# START OF GIVEN RECORDS

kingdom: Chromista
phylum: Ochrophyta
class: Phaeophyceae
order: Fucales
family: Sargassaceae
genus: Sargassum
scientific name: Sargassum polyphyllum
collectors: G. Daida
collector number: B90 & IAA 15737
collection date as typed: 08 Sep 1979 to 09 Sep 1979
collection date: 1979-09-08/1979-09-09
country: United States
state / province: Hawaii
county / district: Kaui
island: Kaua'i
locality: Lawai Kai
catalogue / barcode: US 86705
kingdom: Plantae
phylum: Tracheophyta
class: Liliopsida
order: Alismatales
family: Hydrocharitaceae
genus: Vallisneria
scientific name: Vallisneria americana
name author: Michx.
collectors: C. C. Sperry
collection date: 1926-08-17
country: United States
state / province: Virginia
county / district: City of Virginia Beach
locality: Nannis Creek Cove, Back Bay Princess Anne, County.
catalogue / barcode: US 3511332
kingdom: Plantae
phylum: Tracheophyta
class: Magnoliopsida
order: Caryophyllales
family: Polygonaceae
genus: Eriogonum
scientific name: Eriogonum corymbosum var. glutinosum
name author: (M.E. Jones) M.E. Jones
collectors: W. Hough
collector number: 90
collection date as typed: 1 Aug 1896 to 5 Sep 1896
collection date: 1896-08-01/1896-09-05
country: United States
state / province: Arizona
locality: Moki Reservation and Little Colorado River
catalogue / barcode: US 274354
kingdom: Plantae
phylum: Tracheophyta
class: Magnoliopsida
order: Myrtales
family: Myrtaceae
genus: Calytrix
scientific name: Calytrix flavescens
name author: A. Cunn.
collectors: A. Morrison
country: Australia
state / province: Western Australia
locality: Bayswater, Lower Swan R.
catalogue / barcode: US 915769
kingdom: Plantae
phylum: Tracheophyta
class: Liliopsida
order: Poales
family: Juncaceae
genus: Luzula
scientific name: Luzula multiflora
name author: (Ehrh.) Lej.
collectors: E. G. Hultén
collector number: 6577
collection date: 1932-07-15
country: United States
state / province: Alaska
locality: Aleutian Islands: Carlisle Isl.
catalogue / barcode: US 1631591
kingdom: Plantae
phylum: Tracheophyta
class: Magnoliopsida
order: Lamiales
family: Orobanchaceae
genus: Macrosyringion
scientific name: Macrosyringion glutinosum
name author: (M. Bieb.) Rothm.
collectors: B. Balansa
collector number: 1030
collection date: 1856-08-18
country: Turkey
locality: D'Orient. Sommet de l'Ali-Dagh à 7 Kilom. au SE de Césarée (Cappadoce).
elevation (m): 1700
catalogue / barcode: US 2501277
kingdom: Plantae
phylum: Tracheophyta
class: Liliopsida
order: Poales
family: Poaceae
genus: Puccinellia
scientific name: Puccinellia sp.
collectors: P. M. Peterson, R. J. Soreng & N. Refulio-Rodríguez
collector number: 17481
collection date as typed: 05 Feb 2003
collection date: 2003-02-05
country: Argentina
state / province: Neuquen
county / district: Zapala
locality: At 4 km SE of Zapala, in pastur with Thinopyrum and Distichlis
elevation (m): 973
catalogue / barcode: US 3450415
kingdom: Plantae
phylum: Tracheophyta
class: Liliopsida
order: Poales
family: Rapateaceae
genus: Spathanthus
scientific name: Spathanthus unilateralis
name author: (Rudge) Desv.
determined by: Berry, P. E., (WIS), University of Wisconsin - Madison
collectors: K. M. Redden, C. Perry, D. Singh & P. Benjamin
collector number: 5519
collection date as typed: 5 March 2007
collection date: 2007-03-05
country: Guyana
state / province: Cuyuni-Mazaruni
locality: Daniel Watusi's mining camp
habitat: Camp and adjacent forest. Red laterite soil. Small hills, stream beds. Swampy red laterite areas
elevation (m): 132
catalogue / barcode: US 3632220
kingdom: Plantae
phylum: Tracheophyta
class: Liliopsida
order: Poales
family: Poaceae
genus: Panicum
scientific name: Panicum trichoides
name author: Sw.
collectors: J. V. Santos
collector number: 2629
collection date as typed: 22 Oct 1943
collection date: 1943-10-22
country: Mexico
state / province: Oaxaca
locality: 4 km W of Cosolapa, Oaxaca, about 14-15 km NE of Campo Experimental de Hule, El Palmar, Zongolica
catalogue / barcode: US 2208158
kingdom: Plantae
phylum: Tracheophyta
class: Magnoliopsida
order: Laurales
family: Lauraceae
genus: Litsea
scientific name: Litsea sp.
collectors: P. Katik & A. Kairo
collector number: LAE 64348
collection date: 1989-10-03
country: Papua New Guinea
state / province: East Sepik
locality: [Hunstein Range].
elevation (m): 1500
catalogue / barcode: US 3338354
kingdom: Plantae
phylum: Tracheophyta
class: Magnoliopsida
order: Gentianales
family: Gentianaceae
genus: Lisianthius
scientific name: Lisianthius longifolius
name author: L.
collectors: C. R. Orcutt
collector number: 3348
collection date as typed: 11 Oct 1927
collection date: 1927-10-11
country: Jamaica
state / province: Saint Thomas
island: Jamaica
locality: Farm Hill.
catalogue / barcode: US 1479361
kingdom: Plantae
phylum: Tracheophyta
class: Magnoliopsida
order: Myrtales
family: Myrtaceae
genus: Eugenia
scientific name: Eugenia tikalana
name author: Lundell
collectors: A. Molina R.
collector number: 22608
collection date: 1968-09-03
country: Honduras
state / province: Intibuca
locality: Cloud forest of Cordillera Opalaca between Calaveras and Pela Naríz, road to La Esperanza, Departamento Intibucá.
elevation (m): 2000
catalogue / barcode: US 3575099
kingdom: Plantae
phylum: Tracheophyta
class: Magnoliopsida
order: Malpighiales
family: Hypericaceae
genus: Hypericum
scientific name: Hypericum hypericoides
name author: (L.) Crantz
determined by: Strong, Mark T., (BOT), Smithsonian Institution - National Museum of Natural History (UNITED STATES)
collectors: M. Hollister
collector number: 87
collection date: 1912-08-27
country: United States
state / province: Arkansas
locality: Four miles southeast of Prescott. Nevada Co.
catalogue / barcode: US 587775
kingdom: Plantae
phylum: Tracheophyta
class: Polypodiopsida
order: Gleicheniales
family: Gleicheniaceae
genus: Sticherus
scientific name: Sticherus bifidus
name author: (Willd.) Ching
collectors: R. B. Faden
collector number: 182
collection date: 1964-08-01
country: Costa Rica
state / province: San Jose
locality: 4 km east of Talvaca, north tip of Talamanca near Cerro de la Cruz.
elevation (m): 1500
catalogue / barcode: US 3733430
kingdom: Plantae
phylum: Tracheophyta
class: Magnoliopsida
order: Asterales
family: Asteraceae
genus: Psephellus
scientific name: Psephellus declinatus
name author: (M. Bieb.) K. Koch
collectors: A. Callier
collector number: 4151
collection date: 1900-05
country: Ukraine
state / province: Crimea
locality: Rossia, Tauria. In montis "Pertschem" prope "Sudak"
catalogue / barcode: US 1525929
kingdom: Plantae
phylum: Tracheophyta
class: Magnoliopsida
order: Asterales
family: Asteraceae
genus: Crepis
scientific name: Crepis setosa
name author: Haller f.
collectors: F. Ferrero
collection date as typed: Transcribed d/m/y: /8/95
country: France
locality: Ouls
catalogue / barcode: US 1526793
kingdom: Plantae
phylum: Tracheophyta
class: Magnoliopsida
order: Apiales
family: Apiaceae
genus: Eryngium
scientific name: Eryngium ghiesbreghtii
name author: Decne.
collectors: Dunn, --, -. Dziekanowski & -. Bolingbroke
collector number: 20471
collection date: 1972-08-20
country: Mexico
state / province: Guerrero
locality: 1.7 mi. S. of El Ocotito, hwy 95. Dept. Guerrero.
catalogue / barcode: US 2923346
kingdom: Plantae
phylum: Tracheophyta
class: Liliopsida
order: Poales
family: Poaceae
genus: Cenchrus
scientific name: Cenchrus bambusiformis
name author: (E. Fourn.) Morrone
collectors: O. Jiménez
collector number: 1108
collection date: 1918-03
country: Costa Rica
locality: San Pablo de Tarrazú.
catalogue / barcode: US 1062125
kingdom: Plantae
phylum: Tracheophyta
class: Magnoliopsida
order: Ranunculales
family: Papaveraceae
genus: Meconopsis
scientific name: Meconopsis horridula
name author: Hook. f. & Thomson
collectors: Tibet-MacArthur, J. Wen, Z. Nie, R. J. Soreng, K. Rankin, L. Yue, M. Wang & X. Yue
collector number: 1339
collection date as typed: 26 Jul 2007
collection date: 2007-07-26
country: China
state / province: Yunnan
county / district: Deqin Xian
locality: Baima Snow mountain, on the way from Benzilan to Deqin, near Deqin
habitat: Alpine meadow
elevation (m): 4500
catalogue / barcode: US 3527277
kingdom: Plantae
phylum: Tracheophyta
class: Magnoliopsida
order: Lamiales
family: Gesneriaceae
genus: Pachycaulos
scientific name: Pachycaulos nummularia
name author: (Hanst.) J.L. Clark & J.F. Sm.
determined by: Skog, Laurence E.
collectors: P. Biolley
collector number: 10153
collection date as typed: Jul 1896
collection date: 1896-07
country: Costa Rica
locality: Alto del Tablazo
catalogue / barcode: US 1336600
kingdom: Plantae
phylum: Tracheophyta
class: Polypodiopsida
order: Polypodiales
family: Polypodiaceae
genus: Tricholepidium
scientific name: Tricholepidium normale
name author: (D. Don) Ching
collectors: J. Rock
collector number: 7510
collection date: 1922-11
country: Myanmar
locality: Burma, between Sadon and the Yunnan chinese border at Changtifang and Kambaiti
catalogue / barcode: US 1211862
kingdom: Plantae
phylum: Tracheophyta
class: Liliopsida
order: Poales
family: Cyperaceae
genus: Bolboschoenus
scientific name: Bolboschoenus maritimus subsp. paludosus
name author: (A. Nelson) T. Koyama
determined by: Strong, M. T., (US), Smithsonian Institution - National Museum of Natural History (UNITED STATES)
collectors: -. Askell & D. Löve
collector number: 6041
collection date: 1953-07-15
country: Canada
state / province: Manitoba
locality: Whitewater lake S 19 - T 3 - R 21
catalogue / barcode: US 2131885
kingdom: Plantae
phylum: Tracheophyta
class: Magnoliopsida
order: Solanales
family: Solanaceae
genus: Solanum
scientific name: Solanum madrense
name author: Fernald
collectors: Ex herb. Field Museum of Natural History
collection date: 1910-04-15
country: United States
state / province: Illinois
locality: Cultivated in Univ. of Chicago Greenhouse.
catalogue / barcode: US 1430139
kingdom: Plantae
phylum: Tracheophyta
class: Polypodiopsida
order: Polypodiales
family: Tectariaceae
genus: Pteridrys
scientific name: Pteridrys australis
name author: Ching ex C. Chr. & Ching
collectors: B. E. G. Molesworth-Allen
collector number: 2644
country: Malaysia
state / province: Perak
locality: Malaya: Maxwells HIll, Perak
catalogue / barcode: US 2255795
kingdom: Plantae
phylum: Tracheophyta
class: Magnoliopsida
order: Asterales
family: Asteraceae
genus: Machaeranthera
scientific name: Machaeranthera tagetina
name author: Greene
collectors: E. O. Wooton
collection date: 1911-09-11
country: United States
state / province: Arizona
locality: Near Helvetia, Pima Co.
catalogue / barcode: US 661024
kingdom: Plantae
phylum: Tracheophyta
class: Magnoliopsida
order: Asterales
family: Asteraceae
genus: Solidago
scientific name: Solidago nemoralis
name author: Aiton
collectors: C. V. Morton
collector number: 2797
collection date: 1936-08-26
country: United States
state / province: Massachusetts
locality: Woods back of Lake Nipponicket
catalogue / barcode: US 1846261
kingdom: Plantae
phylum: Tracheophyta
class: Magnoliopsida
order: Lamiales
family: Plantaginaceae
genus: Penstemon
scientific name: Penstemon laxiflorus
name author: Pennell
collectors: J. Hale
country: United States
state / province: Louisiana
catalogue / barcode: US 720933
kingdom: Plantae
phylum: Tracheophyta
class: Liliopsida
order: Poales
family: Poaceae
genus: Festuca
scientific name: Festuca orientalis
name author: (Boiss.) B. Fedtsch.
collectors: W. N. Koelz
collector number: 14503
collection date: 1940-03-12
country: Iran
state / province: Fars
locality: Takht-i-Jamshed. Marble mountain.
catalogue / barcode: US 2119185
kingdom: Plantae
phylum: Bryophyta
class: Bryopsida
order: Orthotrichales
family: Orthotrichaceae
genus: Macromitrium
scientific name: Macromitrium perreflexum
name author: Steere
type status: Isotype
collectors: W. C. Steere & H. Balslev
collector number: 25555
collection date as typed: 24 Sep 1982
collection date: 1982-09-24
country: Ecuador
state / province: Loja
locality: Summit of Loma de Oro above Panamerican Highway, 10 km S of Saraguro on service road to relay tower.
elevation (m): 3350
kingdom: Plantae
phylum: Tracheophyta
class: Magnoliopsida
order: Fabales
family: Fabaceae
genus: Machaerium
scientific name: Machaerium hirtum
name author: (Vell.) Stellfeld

# END OF GIVEN RECORDS

### EXERCISE DIRECTIONS
Render the part of the material above that opens with the line containing "elevation (m): 973" and closes with the line containing "family: Gentianaceae" as a JSON list of strings. Use one string per line and leave out any blank lines.

### WORKED ANSWER
[
  "elevation (m): 973",
  "catalogue / barcode: US 3450415",
  "kingdom: Plantae",
  "phylum: Tracheophyta",
  "class: Liliopsida",
  "order: Poales",
  "family: Rapateaceae",
  "genus: Spathanthus",
  "scientific name: Spathanthus unilateralis",
  "name author: (Rudge) Desv.",
  "determined by: Berry, P. E., (WIS), University of Wisconsin - Madison",
  "collectors: K. M. Redden, C. Perry, D. Singh & P. Benjamin",
  "collector number: 5519",
  "collection date as typed: 5 March 2007",
  "collection date: 2007-03-05",
  "country: Guyana",
  "state / province: Cuyuni-Mazaruni",
  "locality: Daniel Watusi's mining camp",
  "habitat: Camp and adjacent forest. Red laterite soil. Small hills, stream beds. Swampy red laterite areas",
  "elevation (m): 132",
  "catalogue / barcode: US 3632220",
  "kingdom: Plantae",
  "phylum: Tracheophyta",
  "class: Liliopsida",
  "order: Poales",
  "family: Poaceae",
  "genus: Panicum",
  "scientific name: Panicum trichoides",
  "name author: Sw.",
  "collectors: J. V. Santos",
  "collector number: 2629",
  "collection date as typed: 22 Oct 1943",
  "collection date: 1943-10-22",
  "country: Mexico",
  "state / province: Oaxaca",
  "locality: 4 km W of Cosolapa, Oaxaca, about 14-15 km NE of Campo Experimental de Hule, El Palmar, Zongolica",
  "catalogue / barcode: US 2208158",
  "kingdom: Plantae",
  "phylum: Tracheophyta",
  "class: Magnoliopsida",
  "order: Laurales",
  "family: Lauraceae",
  "genus: Litsea",
  "scientific name: Litsea sp.",
  "collectors: P. Katik & A. Kairo",
  "collector number: LAE 64348",
  "collection date: 1989-10-03",
  "country: Papua New Guinea",
  "state / province: East Sepik",
  "locality: [Hunstein Range].",
  "elevation (m): 1500",
  "catalogue / barcode: US 3338354",
  "kingdom: Plantae",
  "phylum: Tracheophyta",
  "class: Magnoliopsida",
  "order: Gentianales",
  "family: Gentianaceae"
]